DOCUMENT EXCERPT ▸
.....

Polyphones

The first step towards training a context dependent recognizer is collecting all the contexts that can be modeled with the given task. This step can be done at any phase of the development, even at the beginning before any parameters have been trained or initialized.

What Is a Polyphone

For Janus, a polyphone is something very similar to the pronounciation part of a dictionary entry. A polyphone is a list of optionally tagged phonemes plus some information about which of the phonemes is the central phone. There should always be a central phone in a polyphone, even if it seems possible in some cases to ommit it. The central phone is the one that is modeled within its context. Polyphones can look like these examples:

	{{H WB} E L {O WE}} -1 2
	{A B D E F G H I} -3 4
	{A} 0 0
	{A B} 0 1

The first example above is a polyphone modeling the phoneme E of the word HALLO. The H is tagged with WB (meaning word beginning) and the O is tagged with WE (meaning word end). The integers -1 and 2 mean that the context width goes from -1, i.e. one to the left to +2, i.e. two to the right. The second examples context width is three to the left and 4 to the right,which means that the E is the central phone, and A B D is its left context and F G H I is its right context. The third example shows a context-independent phoneme, and the last example shows the phoneme A modeled as a biphone with one single right context B.

.....

EXERCISE DATA ▸
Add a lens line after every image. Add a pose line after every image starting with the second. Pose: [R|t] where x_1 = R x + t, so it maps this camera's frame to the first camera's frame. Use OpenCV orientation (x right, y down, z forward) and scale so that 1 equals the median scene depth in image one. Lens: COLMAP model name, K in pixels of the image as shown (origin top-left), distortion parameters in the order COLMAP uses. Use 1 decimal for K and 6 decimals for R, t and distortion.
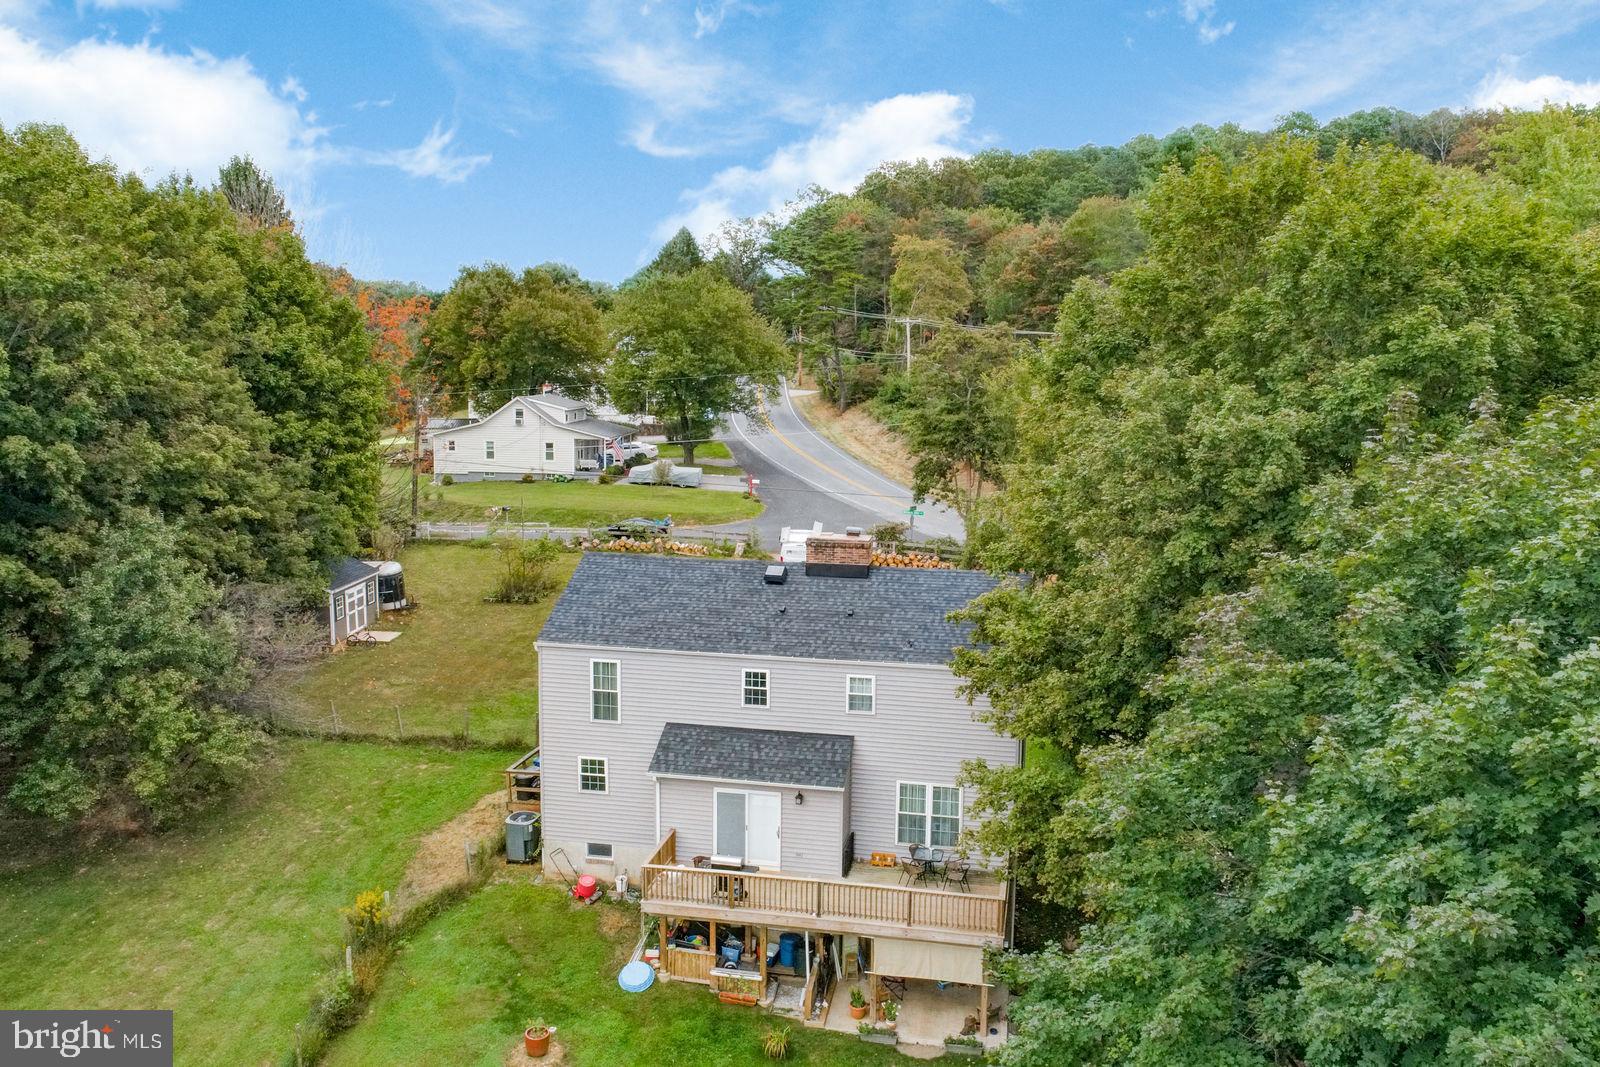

.....

WORK TO COMPLETE ▸
(A) Copy the stretch of the Polyphones text from "The first step" through "trained or initialized.", replacing "step" with "stage".
(B) In the Polyphones text, what does the tag WB stand for?
Work only from the Polyphones text.

ANSWERS FOR EACH ITEM ▸
(A)
The first stage towards training a context dependent recognizer is collecting all the contexts that can be modeled with the given task. This stage can be done at any phase of the development, even at the beginning before any parameters have been trained or initialized.

(B) Word beginning.